On the brain: Noam Chomsky, the only genius that I have known, in a lecture spoke of the mystery of the brain’s ability to do its many functions, particularly those that relate to consciousness. Consider the brain as material matter. It is a piece of flesh that can fit inside your hands. How it is able to comprehend, see, communicate is all beyond our comprehension and will remain so. The brain is not the mind.

On Mystery. We are born in mystery, live with mystery and die to mystery.

American Indians-A Seat at the Table: The first time that he met Indian leader/shaman, Rubin Snake, he said: “Your humble serpent.” At the third World Conference of Religions he did a public interview with Native American leaders. One said, “The White people raped our women and took our land. We are aggrieved but there is no way to undo the past. We do not expect our land back. All that we ask is a seat at the table,” suggesting a desire for dignity.

Family. Asked me about my own. Listened with attentiveness. He has a daughter, who lives in Boulder, who visits twice a year; and a daughter in San Jose, who has one son. Of his sole grandchild- “He makes up in quality for what we lack in quantity.” He ended our conversation at 5:15, because he needed to get downstairs for dinner. He explained that he was one of the few with faculties intact and that others relied on him. In his book he wrote of how he gets up each morning eager to do good- to help others. He spoke of my having a nice face, reflecting a blessed life, and shared that the face that we have after forty is the face we have earned.

Religion.  Religion brings out the best in people. Just as in sports a team brings out the potential talent, so in life a group is important for actualizing and motivating the best.
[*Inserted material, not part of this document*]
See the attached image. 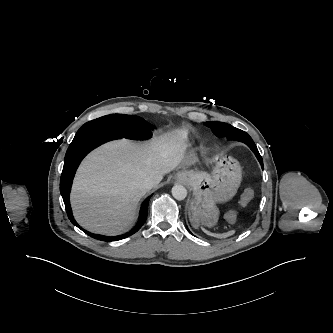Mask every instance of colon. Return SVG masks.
<instances>
[{"mask_svg":"<svg viewBox=\"0 0 333 333\" xmlns=\"http://www.w3.org/2000/svg\"><path fill=\"white\" fill-rule=\"evenodd\" d=\"M253 196H254V190L252 188L246 189L240 197V201H239L240 205L245 206L246 204H248L249 201L253 198ZM226 218L229 222H234L237 218L236 211L227 212Z\"/></svg>","mask_w":333,"mask_h":333,"instance_id":"5ec220e1","label":"colon"}]
</instances>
He impressed me as genuinely gentle, thoughtful, and caring. To be continued is my question of what he got out of ten weeks of silence in the Kyoto monastery.

Wednesday, August 5, 2009

Returned with my son, Jon, and our friend, Michaela Matt. Huston interviewed me about atonement. Said that the day before he was asked to write a piece and felt that the request was well timed since a rabbi was coming to see him the next day. I smiled as he took notes about fasting and its meaning.
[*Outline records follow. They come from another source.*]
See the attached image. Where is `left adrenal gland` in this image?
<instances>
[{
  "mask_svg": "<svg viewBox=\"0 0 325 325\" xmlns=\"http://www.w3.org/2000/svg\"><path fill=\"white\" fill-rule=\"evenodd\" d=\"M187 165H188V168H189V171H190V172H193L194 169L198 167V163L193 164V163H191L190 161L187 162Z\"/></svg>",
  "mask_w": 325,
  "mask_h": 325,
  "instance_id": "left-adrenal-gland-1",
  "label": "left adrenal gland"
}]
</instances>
He told us about his ten weeks in Kyoto and how painful it was to sit in the lotus position. He had spent nine-months using his desk drawer to stretch his tendons so as to sit lotus. What he did not know is that a five-minute break every twenty-five minutes was not enough time for the tendon to relax. The pain of sitting all day was excruciating, although by the end of ten weeks he could do so. For eight days he was only given 3 ½ hours of sleep. He became kind of psychotic for the lack of REM sleep. He glared at the head of the monastery when they met. The monk said to him a bit tauntingly, “You think you are going to get sick?” “Yes I do,” he responded with anger. Then matter of factly with a kinder tone, the master continued, “Pain and illness are irrelevant.” The comment struck him as a revelation and the pain slipped away. He also felt as if the head had sent him energy from his chi center to Huston’s. He completed the last three and a half days of the sit. Whenever he feels ill or tired he returns to the comment and feels relief.
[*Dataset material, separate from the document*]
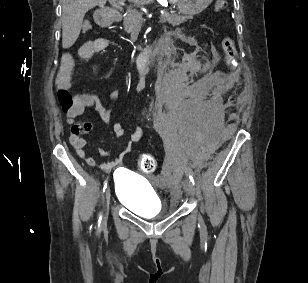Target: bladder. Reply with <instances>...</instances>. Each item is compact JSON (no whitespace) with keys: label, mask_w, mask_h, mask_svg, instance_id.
Here are the masks:
<instances>
[{"label":"bladder","mask_w":308,"mask_h":283,"mask_svg":"<svg viewBox=\"0 0 308 283\" xmlns=\"http://www.w3.org/2000/svg\"><path fill=\"white\" fill-rule=\"evenodd\" d=\"M114 193L120 204L139 216L154 218L165 213L163 202L150 182L127 169L116 170Z\"/></svg>","instance_id":"31cf9c89"}]
</instances>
At 5:30 our meeting ended as he needed to go for dinner- “people wait for me to help them.” Huston lived his religious ideals. My final image was of him pushing his walker quickly and purposefully toward the dining hall. The son of missionaries, he actively served others and pursued spiritual experiences while drawing from the wellspring of the Divine. As in the picture above, his open eyed warmth and curiosity endure as a model of life well lived.